Saturday, February 6, 2010

Is this radish?

Is this radish?

We are just starting on a real adventure... nothing special, just about growing radishes. Seven seedlings are set on the vegetable bed. The vegetable bed was previously occupied by  roselles which had given us lovely juice and jam. Now I am about to do serial post on Radish. It must be a real exploratory adventure, for something we never tried.... The stem is light red in colour ... and that is the signature of Radishes! It is going to be fun, waiting for the big red tuber to develop... We plan to germinate seeds at two week interval, to prolong the fun and adventure until we run out of seeds given by Gittan from Sweden. I always make sure there will be seeds saved by allowing radishes to go the whole cycle.

Extra Info:

The word 'radish' is derived from the Saxon, rude, rudo, or reod (ruddy), or from the Sanskrit rudhira, meaning blood, referring to the bright red colour of the vegetable.

Originally from China, radishes reached  Mediterranean areas even before Greek times. They are a staple food in Japan and China, where they are often pickled in brine, preserving them for long periods of time.

Radishes like sun, but at the same time like cool conditions. If they are grown in full sun during the summer, they will run to seed or bolt very quickly. For this reason they are ideally suited to as a growing companion to other vegetables such as peas or beans.

The variety to the left is 'Champion'. Very easy to grow, it produces medium-sized ruby-red radishes which are both crunchy and tangy. An excellent choice.

In spring and late autumn when radishes need the sun most, the peas or beans will be short or have been cut down, whereas in the hotter summer months, they will provide welcome shade for your radishes. There is no need to restrict them to being vegetable companions - they will grow equally well amongst deciduous shrubs (such as roses) and annuals (such as sweet peas).

Radish are very well suited to growing in containers. They can be sown between other crops which will protect them from the harsh summer sun. They will prefer a loam based compost such as John Innes. Just make sure they are kept well-watered in dry conditions and they will be fine. Click for more info. How to sow Radish Seed 

Putrajaya, Malaysia.


  1. Have a good try - your skilful gardening hands will help along.

  2. That is definitely radish. :) I recognize him. I think it is so cool you're raising something brand new to you. Can't wait to see the rest of the journey!

  3. Yes, I concur...definitely radish. I have some planted indoors because I needed photos of seedlings emerging and radish were the fastest and earliest to get going. Congrats!

  4. Oh, yes. Definitely a radish! Such a pretty little seedling, too.

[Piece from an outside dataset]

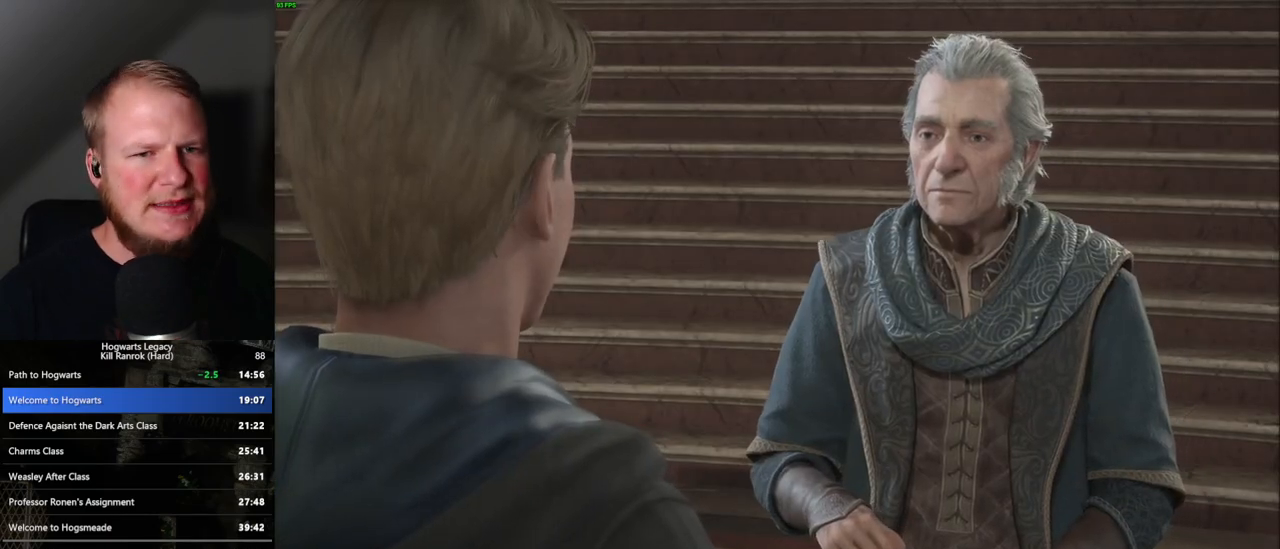
{"keys": [], "mouse": ["wheel"], "events": [[17, "q", "down"], [83, "q", "up"], [150, "mouse_wheel", "down"], [167, "mouse_wheel", "up"], [167, "q", "down"], [217, "mouse_wheel", "down"], [233, "mouse_wheel", "up"], [233, "q", "up"], [250, "mouse_wheel", "down"], [267, "mouse_wheel", "up"], [317, "q", "down"], [433, "mouse_wheel", "down"], [433, "q", "up"], [450, "mouse_wheel", "up"], [483, "mouse_wheel", "down"]]}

  5. I envy your having fresh picked radishes in a bit... I love the crispness and tangy bite. Quite good for us too! I would go with the radish ... those sweet little heart shaped leaves.

  6. Oh yeas! That's definitely radish, I love to see that! Don't forget that they need a lot of water otherwise they won't taste good. In a few weeks you'll get to taste them / gittan

  7. Keats The Sunshine Girl
    jodi (bloomingwriter)
    Annie's Granny

    Thanks for your encouraging comments about radish.

    Real farmer will mention about 7 rows of radishes in 7 vegetable beds. For my little vegetable garden, the scale is different. I talk about 7 seedlings. I guess 7 is enough for two mouths and definitely is adequate to start growing something new.

    The other day Kakdah realised that her young zinnias at 4 leaves, gone missing. We suspect it is the job of snails or slugs. We will hunt them high and low if they come near these young radishes.

    After going through several cycles, most of us can recognise the young seedlings. Each type of plant is unique. Radishes have beautiful first two leaves with the shape of hearts.

    The time will come when the description offered by Carol comes true... "crispness and tangy bite" ..

    Stay tune.


  8. Yes, these are radish. Isn't it exciting when we grow something new to us.

  9. yum I can almost taste them. It will be interesting to watch your grow.

  10. Jo
    and Melanie

    Thanks, something new is always exiting; the expectation, anticipation and suspense. ~bangchik

  11. I have loved radishes since I was a little girl planting them in my mother's garden. They are about the fastest-growing vegetables I know of. I hope you enjoy them. I'll be looking forward to planting them here next month.